Good. But is English class any different? Isn’t English class ALSO about interpreting the situation in various ways? Isn’t this PARTICULARLY true of “Look and Listen”?
Now I will explain how the teacher and the students develop the situation by up-taking the others’ utterances or using their own experiences. In the data below, the teacher says only once(“아, 이렇게 하자. 좋아. 중간에 아니 얘가 왜 대답이 없어? 이런 말을 집어 넣어보자. 자연스럽게 연결되게.”), and this is just a simple direction for what the students are going to perform rather than a deliberate line which develops the situation. When the dialogue starts, the teacher gets out of the situation and disappears. Now, there are only two characters exist(홍빈 and 홍빈 엄마). Interestingly 명현 keeps taking 홍빈’s role persistently, on the other hand, many of the boys take part in 홍빈 엄마’s role together, cooperatively. First 성대 Starts repeating the lines in the textbook.
성대: 홍빈아! 홍빈아. 홍빈아!!
명현: 네
성대: 너 또 게임 하니?
태근: 오냐.
명현: 아니요
S1 is taking the mom’s role and answers the question by up-taking 명현’s answer(“아니요”)and adding his own thinking(“아니긴 뭐가 아니야, 게임하고 있는데”). 명현 is up-taking the form of S1’s answer(~하고 있는데) and uses it in his answer(“사회숙제 하고 있는데”)
S1: 아니긴 뭐가 아냐! 게임하고 있는데
명현: 사회숙제하고 있는데
Usually “있는데” is not a correct ending form of a sentence grammatically. The correct form is “있어요.” Instead of “있어요.” 명현 uses the word “있는데!” which contains the grammatical ending form and the complain about his mom’s misunderstanding as well. The other students, who still keep the mother’s role, catch the son’s complain and add some anger by using vulgar words.(“이 새끼가”, “이놈이”) Can we say that the students develop the situation?
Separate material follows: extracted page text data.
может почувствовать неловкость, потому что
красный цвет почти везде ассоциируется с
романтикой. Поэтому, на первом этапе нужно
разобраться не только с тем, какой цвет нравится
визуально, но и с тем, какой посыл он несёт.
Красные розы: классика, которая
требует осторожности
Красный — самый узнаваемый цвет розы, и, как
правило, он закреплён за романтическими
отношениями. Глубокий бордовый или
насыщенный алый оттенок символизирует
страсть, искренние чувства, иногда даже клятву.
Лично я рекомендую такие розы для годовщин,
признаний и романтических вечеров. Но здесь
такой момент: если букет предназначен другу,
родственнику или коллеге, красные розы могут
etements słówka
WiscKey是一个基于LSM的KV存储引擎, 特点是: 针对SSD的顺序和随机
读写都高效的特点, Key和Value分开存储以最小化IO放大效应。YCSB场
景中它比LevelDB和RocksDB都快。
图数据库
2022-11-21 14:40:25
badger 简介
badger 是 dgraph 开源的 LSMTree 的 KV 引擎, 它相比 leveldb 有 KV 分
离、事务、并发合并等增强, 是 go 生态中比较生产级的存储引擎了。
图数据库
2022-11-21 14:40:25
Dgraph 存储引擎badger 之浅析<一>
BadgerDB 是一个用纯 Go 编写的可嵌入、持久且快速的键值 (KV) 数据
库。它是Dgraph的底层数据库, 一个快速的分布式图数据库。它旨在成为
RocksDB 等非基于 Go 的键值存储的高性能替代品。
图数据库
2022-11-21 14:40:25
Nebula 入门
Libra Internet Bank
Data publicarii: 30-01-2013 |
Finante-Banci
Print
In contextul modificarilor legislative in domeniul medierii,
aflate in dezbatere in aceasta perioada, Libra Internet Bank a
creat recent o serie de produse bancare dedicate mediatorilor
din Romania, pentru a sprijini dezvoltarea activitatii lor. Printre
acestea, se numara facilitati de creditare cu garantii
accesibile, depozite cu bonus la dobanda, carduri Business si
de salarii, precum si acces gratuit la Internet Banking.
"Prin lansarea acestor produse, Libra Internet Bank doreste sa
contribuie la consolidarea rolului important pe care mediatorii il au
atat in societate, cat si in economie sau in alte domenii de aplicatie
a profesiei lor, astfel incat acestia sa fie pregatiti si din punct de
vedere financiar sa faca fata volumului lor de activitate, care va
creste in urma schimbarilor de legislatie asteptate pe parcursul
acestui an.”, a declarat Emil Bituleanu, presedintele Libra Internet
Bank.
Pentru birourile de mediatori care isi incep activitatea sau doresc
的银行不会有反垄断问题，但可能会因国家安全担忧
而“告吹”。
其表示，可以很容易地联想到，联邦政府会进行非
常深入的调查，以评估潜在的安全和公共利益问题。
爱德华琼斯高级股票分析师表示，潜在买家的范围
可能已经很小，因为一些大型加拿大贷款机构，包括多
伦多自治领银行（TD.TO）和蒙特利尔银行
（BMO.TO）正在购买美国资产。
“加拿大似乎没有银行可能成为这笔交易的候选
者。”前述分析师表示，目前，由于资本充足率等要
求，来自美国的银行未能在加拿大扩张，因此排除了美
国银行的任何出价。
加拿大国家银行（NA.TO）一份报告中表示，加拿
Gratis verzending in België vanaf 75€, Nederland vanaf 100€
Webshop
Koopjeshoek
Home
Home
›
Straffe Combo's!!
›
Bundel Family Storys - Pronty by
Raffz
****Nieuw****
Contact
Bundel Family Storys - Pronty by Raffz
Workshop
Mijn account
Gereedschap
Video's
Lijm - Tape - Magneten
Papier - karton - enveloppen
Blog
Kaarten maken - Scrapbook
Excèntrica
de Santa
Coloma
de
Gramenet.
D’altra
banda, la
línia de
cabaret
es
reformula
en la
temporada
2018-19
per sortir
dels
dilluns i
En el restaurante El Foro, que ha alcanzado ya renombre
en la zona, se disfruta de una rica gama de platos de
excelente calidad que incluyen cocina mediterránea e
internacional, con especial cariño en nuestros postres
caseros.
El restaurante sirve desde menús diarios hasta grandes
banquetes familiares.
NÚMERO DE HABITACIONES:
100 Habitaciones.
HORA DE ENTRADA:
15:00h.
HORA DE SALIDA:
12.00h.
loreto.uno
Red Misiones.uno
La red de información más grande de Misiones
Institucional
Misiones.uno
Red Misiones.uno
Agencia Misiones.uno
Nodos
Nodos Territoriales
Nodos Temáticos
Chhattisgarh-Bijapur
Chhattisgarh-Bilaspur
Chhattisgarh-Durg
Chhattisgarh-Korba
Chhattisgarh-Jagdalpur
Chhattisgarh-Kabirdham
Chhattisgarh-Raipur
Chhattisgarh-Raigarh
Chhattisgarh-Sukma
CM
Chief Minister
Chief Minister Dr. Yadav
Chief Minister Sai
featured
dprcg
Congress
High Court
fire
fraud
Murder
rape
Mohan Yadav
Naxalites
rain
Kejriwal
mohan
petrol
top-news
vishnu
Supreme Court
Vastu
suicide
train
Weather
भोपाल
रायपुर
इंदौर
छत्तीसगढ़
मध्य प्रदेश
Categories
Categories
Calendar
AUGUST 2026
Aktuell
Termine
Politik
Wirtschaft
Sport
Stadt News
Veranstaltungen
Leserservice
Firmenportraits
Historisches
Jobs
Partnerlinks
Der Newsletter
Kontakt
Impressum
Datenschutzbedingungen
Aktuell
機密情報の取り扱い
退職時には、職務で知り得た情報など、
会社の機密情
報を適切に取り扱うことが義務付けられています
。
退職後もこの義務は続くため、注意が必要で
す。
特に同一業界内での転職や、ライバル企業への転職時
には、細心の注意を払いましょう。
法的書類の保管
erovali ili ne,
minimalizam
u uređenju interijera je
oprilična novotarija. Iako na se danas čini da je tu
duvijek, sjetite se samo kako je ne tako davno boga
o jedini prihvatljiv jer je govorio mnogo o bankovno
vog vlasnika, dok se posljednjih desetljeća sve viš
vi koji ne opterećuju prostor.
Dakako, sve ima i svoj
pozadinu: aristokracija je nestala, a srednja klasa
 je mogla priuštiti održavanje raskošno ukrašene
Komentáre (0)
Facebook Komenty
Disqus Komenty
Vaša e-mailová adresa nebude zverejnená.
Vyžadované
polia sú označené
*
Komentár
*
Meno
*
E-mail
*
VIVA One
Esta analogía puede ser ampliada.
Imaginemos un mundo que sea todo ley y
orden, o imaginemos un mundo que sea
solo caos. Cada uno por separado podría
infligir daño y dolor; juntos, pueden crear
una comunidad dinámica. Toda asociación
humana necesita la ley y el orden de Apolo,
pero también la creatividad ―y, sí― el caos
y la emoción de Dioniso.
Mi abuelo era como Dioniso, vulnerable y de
Yes, but not in the direction of the lesson goal, which is writing letters!
태근: 아니, 이 새끼가 뭐가 아니야?
S3: 이놈이!!
명현: 진짜 확인해보세요
태근: 아, 확인하기 싫어
S8: (컴퓨터) 껐어.
Ss: 하하하
From students' point of view, the situation is developed in an interesting way but for the teacher’s point of view, this seems to be a wrong direction. We want to teach students speaking politely. We don’t want them to learn bad words or swear words.
We can see that Yeongmi has a VERY good paper here. There are only TWO things lacking:
An introduction, in which she lays out the common problem that unites these two discussions (what is it?)
A conclusion, in which she generalizes from one discussion to the other, and provides a place for Yeongmi to GENERALIZE about the solutions she is suggesting.
One third thing would make this a good thesis topic: some EXPLICIT comparison with English education.
There are a number of good places to do this!